WHAT TO WORK ON: How many of the lines below have the word "state" in them? The answer is that number and nothing more.

INPUT DATA:
----------------------------------------
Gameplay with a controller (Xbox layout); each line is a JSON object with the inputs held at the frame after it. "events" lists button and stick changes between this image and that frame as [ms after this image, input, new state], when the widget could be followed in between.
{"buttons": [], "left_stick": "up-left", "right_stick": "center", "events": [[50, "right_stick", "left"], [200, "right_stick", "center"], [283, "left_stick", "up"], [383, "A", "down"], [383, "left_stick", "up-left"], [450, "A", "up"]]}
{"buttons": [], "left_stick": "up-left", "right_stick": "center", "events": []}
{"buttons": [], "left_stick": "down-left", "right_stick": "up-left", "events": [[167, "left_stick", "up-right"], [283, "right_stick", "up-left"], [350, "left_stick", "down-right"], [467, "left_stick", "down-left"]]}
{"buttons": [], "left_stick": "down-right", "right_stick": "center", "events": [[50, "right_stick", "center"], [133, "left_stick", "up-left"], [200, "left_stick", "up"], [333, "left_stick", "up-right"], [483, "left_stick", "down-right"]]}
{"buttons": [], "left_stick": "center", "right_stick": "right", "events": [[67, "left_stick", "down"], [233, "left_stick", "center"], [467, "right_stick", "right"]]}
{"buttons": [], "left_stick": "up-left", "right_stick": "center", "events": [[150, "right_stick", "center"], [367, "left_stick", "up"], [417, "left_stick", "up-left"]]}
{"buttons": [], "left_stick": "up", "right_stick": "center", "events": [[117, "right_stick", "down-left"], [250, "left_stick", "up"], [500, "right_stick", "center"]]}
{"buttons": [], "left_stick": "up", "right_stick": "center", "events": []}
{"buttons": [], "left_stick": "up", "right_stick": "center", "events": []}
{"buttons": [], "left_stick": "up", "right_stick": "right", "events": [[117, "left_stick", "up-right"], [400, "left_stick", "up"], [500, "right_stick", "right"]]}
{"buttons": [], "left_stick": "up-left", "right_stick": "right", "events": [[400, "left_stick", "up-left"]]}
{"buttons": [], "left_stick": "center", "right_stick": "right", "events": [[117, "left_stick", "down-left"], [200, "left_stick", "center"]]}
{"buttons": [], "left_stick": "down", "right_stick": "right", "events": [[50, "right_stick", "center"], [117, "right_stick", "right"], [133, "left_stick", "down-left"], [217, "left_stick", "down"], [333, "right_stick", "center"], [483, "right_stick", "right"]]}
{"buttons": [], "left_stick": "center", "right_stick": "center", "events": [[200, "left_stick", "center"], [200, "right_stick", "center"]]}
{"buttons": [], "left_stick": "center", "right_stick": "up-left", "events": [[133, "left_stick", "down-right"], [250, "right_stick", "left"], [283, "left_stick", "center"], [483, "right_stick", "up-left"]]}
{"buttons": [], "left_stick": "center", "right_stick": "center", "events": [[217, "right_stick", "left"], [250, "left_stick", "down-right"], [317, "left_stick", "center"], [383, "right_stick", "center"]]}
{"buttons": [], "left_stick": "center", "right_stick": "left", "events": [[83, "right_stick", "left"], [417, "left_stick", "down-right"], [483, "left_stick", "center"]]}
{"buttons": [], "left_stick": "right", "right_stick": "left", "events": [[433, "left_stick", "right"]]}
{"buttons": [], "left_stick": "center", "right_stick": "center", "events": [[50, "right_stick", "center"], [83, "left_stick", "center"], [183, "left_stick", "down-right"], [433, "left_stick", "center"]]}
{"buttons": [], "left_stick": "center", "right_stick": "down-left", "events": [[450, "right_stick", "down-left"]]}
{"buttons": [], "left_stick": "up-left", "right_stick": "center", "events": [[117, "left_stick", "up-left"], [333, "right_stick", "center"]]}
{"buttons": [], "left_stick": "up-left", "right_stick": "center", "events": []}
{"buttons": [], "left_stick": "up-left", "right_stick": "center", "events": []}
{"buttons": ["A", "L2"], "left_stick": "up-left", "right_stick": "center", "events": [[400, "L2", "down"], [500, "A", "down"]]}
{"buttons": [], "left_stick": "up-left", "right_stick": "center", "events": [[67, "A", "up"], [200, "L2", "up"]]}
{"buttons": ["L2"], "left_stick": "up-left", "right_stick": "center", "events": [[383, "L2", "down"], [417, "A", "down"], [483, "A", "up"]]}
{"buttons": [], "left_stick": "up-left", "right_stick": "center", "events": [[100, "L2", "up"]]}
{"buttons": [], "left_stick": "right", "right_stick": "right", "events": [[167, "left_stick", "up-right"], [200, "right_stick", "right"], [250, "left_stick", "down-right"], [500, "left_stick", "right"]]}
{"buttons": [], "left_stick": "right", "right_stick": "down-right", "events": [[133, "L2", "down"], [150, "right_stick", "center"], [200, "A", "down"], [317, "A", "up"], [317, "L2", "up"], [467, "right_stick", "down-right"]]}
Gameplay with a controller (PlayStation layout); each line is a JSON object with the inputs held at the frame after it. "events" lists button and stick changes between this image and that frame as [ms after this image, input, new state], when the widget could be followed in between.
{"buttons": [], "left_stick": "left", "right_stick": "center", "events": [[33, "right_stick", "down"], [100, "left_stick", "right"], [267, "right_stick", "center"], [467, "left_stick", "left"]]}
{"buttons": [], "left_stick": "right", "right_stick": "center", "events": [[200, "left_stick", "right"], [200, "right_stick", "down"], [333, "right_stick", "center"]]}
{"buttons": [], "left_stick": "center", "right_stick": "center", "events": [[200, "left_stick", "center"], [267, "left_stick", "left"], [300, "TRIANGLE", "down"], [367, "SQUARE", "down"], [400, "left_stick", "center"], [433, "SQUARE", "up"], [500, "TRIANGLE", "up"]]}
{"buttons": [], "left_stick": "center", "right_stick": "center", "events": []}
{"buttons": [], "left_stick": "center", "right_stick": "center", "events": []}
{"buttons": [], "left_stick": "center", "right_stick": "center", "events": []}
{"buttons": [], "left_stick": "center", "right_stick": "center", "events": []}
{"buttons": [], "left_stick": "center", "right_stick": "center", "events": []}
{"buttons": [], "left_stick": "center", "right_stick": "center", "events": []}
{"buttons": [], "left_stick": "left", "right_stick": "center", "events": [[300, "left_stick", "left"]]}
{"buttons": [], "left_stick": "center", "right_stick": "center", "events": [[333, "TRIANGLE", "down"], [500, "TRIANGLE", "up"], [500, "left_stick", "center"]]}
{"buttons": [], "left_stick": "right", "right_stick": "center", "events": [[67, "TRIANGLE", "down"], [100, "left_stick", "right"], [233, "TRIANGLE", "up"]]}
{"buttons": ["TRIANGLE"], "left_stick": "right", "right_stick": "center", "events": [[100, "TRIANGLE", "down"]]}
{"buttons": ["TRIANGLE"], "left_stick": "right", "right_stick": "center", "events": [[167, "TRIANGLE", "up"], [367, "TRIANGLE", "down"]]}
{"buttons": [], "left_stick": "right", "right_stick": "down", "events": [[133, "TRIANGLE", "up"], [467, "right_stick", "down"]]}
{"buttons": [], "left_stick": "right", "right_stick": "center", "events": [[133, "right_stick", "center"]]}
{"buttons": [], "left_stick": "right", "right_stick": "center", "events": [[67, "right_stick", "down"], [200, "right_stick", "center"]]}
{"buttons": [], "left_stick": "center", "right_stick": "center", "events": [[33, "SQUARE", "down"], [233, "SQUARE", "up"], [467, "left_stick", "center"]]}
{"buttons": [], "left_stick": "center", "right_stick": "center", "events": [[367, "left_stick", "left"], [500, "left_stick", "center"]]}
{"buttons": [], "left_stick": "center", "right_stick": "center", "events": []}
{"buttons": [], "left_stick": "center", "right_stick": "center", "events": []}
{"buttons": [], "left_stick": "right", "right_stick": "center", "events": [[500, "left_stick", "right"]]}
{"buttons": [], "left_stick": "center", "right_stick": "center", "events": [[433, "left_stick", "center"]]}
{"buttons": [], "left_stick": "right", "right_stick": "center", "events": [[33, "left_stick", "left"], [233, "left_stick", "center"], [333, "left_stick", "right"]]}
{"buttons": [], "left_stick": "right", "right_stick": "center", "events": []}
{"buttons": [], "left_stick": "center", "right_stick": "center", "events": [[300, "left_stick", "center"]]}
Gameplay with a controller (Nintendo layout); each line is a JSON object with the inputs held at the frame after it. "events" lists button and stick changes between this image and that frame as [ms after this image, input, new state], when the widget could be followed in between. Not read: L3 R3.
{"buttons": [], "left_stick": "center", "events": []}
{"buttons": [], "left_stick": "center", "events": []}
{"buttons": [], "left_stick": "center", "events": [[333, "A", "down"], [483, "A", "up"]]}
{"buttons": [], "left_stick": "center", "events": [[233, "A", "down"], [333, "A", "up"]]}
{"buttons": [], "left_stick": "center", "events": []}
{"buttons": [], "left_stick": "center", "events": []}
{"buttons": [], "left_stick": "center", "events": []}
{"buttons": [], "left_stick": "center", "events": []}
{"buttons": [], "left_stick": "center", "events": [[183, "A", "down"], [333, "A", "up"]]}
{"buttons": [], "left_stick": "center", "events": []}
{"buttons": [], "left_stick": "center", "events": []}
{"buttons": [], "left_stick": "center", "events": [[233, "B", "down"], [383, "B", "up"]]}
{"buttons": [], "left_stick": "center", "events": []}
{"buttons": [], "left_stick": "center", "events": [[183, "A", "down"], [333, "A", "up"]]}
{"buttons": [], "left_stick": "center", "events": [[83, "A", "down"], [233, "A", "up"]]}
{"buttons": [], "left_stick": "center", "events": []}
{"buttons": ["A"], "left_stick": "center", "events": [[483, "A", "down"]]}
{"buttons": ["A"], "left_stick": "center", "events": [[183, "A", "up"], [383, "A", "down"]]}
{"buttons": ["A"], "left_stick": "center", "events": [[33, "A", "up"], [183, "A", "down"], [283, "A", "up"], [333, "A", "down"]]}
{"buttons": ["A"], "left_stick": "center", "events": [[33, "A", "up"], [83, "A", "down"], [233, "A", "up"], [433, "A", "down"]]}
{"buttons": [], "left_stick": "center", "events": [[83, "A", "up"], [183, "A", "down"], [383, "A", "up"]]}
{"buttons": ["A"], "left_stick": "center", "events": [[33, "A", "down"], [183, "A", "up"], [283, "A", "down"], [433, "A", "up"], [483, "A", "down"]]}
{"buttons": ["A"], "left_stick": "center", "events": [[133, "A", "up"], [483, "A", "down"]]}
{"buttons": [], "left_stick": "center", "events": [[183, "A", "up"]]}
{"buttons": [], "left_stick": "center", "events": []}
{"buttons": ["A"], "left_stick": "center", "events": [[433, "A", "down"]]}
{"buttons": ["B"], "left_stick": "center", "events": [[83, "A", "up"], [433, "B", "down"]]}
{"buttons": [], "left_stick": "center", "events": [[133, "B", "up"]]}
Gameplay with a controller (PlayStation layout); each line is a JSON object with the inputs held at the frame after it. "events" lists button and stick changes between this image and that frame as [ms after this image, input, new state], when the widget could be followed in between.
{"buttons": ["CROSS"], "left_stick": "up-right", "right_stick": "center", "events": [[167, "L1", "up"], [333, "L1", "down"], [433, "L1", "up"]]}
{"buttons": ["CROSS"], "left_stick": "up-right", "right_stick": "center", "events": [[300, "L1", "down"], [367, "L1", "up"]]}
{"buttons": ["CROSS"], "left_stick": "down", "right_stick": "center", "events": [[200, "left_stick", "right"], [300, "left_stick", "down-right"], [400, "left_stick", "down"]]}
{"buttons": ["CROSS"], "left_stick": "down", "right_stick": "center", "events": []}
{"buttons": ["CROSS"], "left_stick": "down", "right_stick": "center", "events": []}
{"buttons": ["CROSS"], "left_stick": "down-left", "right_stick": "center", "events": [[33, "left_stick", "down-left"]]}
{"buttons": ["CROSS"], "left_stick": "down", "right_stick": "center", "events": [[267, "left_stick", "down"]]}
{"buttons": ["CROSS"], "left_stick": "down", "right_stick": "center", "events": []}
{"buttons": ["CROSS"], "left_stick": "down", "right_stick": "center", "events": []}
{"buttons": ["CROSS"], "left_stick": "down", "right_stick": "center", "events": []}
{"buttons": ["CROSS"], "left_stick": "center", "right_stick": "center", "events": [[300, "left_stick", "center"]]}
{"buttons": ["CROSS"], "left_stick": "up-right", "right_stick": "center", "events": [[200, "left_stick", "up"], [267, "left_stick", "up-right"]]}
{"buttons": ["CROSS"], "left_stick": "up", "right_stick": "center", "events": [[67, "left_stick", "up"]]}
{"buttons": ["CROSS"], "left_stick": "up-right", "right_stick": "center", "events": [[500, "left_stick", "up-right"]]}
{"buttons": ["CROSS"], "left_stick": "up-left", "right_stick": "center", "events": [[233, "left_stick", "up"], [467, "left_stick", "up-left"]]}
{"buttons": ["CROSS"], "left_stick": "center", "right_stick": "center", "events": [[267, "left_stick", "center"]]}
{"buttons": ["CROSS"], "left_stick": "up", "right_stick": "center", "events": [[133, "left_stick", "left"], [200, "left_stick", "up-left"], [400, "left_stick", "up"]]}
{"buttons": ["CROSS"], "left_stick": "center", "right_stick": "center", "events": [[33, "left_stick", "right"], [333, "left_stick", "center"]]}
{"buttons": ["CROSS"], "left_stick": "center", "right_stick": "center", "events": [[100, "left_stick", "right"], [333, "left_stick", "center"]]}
----------------------------------------
COMPLETED EXERCISE: 4